OLBGrk;

Andrew having found his brother Simon, conducts him to Jesus. Andrew, and Simon, and Philip were citizens of Bethsaida, 1 Thessalonians 1:44, which was a city of Galilee; how near to the place where John baptized, or Christ lodged, we cannot say. Probably Simon was one of John's disciples, and came to attend his ministry; so as the disciples only sought him in the crowd, and came with him to Christ. When Christ beheld him, he said, Thou art Simon; he knew him, and called him by name, and told him his father's name, Jonas, and giveth him a new name, Cephas, which by interpretation doth not signify a head, (as the popish disputant at Berne urged, to prove him the head of the church, as if it had been a Greek word, and came from kefalh; or, as he pretended, ridiculously enough, from an old Greek word, kefav), but a stone (as this text tells us); by which name we find him called, 1 Corinthians 1:12, 1 Corinthians 3:22 9:5 15:5 Galatians 2:9: in other places Peter, which signifieth a stone also, or a rock. Cephas is a Syriac word, Peter a Greek word: Christ gave him the name. Both Cephas and Peter are by interpretation, a stone. Beza thinks that our Saviour did not here give him that name, but foretell that he should be so called.

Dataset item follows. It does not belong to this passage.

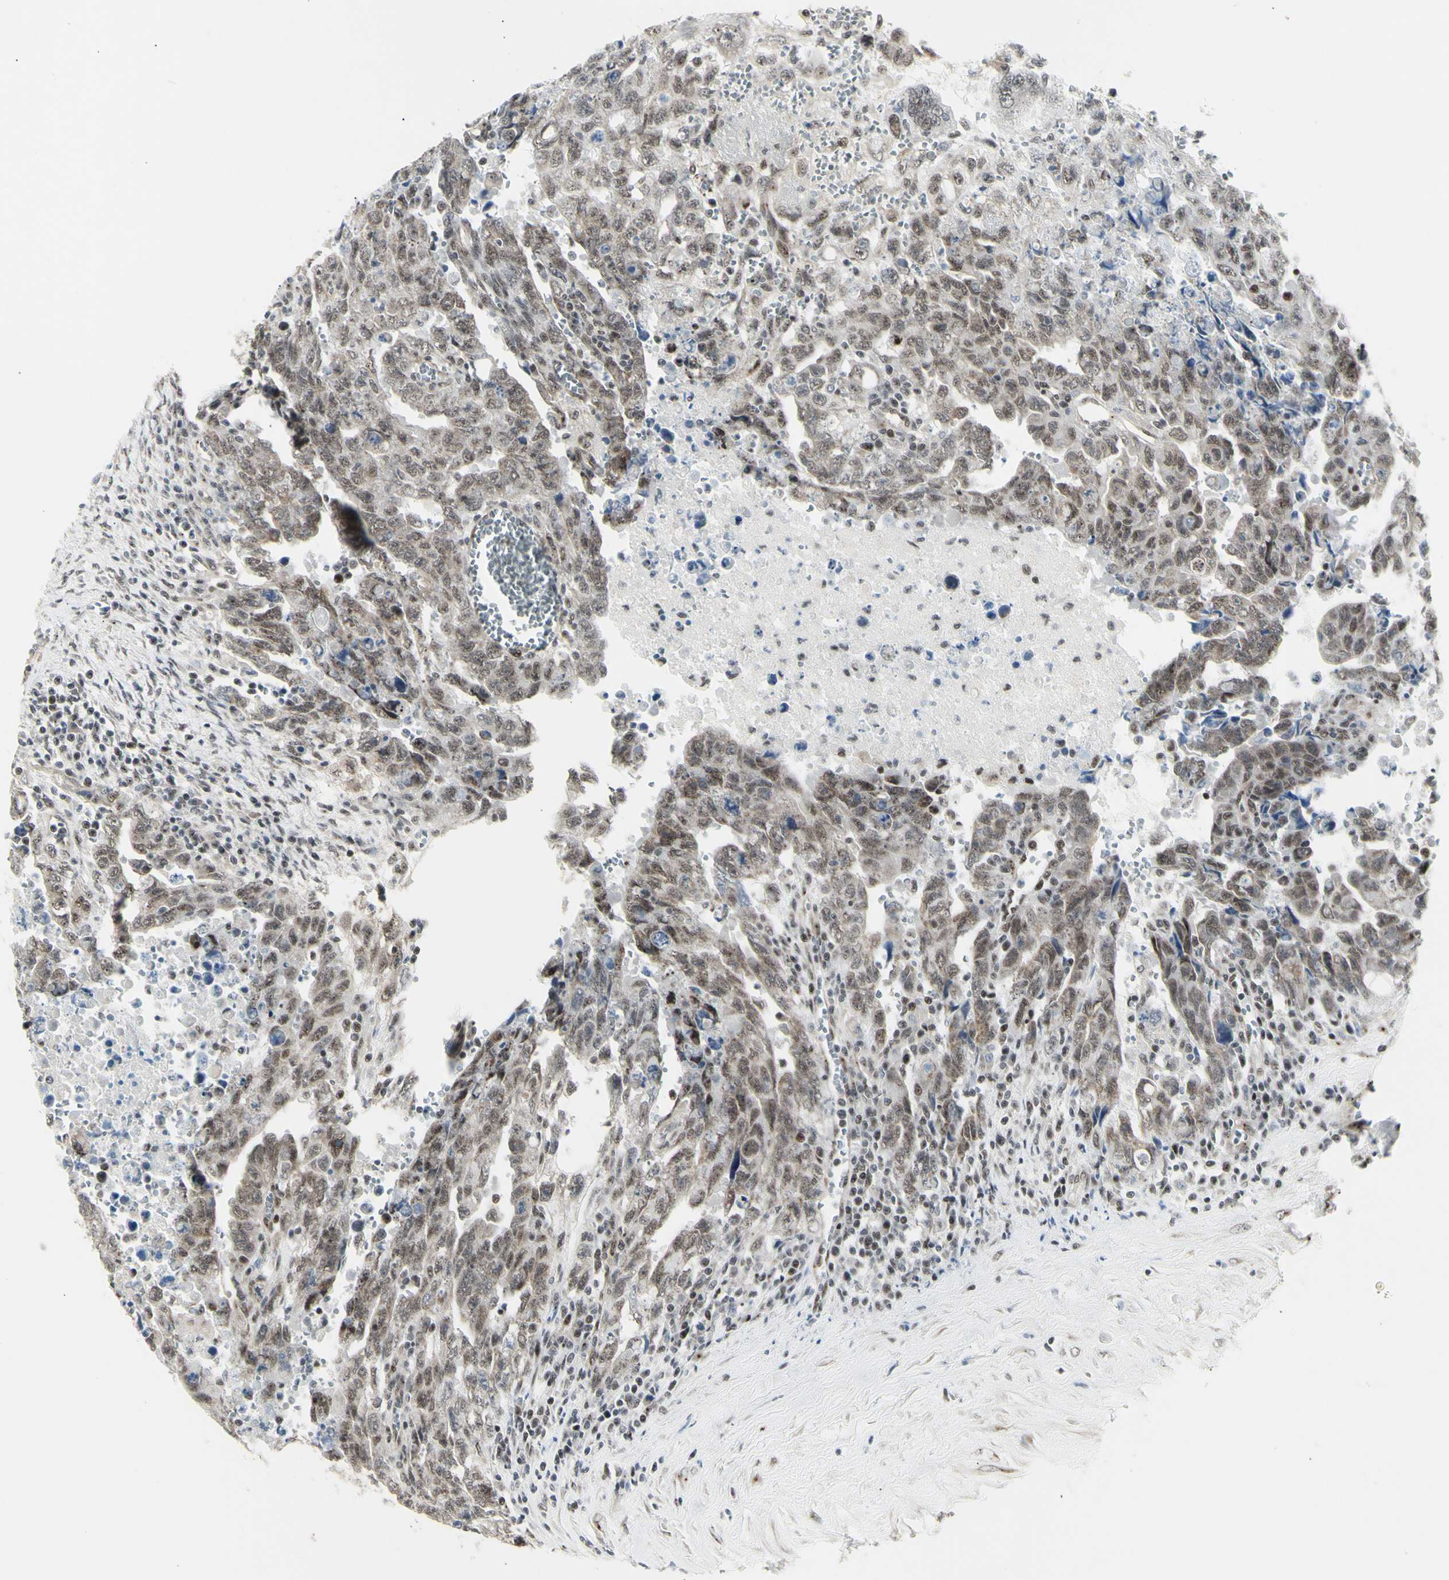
{"staining": {"intensity": "moderate", "quantity": ">75%", "location": "cytoplasmic/membranous,nuclear"}, "tissue": "testis cancer", "cell_type": "Tumor cells", "image_type": "cancer", "snomed": [{"axis": "morphology", "description": "Carcinoma, Embryonal, NOS"}, {"axis": "topography", "description": "Testis"}], "caption": "DAB immunohistochemical staining of testis cancer (embryonal carcinoma) demonstrates moderate cytoplasmic/membranous and nuclear protein staining in about >75% of tumor cells.", "gene": "DHRS7B", "patient": {"sex": "male", "age": 28}}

Casaubon thinks that the name was here given to him, and with it a new spirit; that whereas before he was (according to his father's name Jonas, which signifies a dove) fearful and timorous, from this time forward he was as a rock, steady, firm, and full of courage and constancy: but it is a greater question how this text is to be reconciled with Matthew 4:18, where Andrew and Peter are both said to be espied by Christ, walking by the sea of Galilee; and Luke 5:10, where Simon is reported to be called after they had taken a great draught of fish; and with Mark 3:13, and Luke 6:13, where all the apostles are named as called at one and the same time. Doubtless the calls were different. This in John seems rather to be a prophecy than a call. Those texts, Matthew 4:18, and Luke 5:10, seem to be their calls to a discipleship. The other texts, Mark 3:13 Luke 6:13, respect their election to the apostleship, and the mission of them.